英語に自信がある方は、欧米人が持っているロンリープラネットを使用するのも手です。
カンボジア全体のガイドブックなので分厚くなりますが、こちらの方が最新です。
ロンリープラネットは、電子版は部分的にPDFを購入できるので、そちらを利用すると無駄がないです。
物乞いや売り子の子供たちとのやり取り
アンコール遺跡群は、私が行った他のどの国より子供の物乞いや売り子が多いところでした。
最初は頑なに子供たちを避け、相手をしないようにやり過ごしていました。
でもそれは、子供の表情は暗くなるし、自分自身もあまり気分の良いことではありません。
そこで、考え方を変えてみました。
ただ品物を購入するのではなく、「子供たちとのコミュニケーション」という付加価値をつけます。
例えばこんな感じ。
- この辺でキレイな写真が撮れる景色のよい場所を教えてくれたら、お礼のチップを渡すよ。
- お土産品を思い出にしたいから、あなたと一緒に写真を撮らせて。
こうやって子供たちとお喋りをしながら買うものは良い記念になったし、ときには面白い場所に連れて行ってくれました。
子供たちも、はにかみながら対応してくれてホッコリ。
全員からお土産品を買うことはできませんが、たまに気が向いた時にすれば、旅をより充実させる行いだと感じます。
現地の屋台の食事に注意
カンボジアでは、現地の人と同じ食堂で食べてましたが、お腹を壊しませんでした。
しかし、最後の最後に食べた、屋台で売っていた「かぼちゃプリン」。
こやつだけはダメでした。
上も下も大フィーバー
日本から持参した正露丸はまるで効き目なしでしたが、宿のオーナーがくれた錠剤を飲んだら、3時間後には完全回復。
逆に怖いです。
屋台の食べ物は食べないほうが無難でしょう。
最低限の英語力は身につけていこう
日本語で話しかけてくる現地の人は、ぼったくり・観光客を騙そうとしている人の割合が非常に高いです。

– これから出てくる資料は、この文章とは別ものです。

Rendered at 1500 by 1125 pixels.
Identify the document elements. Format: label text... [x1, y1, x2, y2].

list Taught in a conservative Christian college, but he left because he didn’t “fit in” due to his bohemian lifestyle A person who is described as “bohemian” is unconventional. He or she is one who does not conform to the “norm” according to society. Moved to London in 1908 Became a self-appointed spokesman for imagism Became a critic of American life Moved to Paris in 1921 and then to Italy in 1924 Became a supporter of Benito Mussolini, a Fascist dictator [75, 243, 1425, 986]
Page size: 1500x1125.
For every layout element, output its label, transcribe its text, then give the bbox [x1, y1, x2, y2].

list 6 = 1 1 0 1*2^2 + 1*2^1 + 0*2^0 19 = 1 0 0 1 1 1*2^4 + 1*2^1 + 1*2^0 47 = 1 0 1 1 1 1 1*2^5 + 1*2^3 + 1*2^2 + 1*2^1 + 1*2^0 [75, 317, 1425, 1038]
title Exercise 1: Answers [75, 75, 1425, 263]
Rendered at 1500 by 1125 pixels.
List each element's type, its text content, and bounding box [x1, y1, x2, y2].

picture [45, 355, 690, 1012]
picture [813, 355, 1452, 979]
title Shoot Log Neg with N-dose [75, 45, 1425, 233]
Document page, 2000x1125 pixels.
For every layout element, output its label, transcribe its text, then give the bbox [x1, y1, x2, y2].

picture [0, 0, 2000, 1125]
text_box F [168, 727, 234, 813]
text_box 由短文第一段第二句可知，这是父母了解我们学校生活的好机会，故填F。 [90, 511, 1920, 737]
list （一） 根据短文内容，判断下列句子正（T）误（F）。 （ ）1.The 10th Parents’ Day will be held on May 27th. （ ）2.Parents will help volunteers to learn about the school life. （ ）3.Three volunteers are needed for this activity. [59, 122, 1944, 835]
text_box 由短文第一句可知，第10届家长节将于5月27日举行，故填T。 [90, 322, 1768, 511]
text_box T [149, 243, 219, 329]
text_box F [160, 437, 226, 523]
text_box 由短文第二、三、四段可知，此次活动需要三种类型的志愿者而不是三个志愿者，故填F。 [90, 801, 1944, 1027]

旅行中インドで知り合った日本人男性は、1万円の航空券を10万円で買わされていました。
ちなみに彼は、英語力ゼロ。その勇気は、ある意味凄いです。
日本語でチケットを売りつけられたようです。
東南アジアで個人旅行をするなら、基本的な意思疎通を英語でできるようにしないと、大損する可能性が爆上がりします。
アンコール遺跡群はリピートしたくなる素敵な観光地
アンコール遺跡群とシェムリアップは、見どころがコンパクトにまとまっているので短期間でまわれ、低コストで旅ができる、魅力的な観光地です。
何よりどこをとってもフォトジェニックで、東南アジアらしい情緒もあふれています。
あまりリピーター志向のない筆者ですが、シェムリアップだけはもう一度訪れたいです。
皆さんも機会があれば、ぜひラピュタのような世界を味わってみてください。
それでは、よいリフレッシュを!
※2010年頃の情報です。お出かけの際は、最新情報をご確認ください。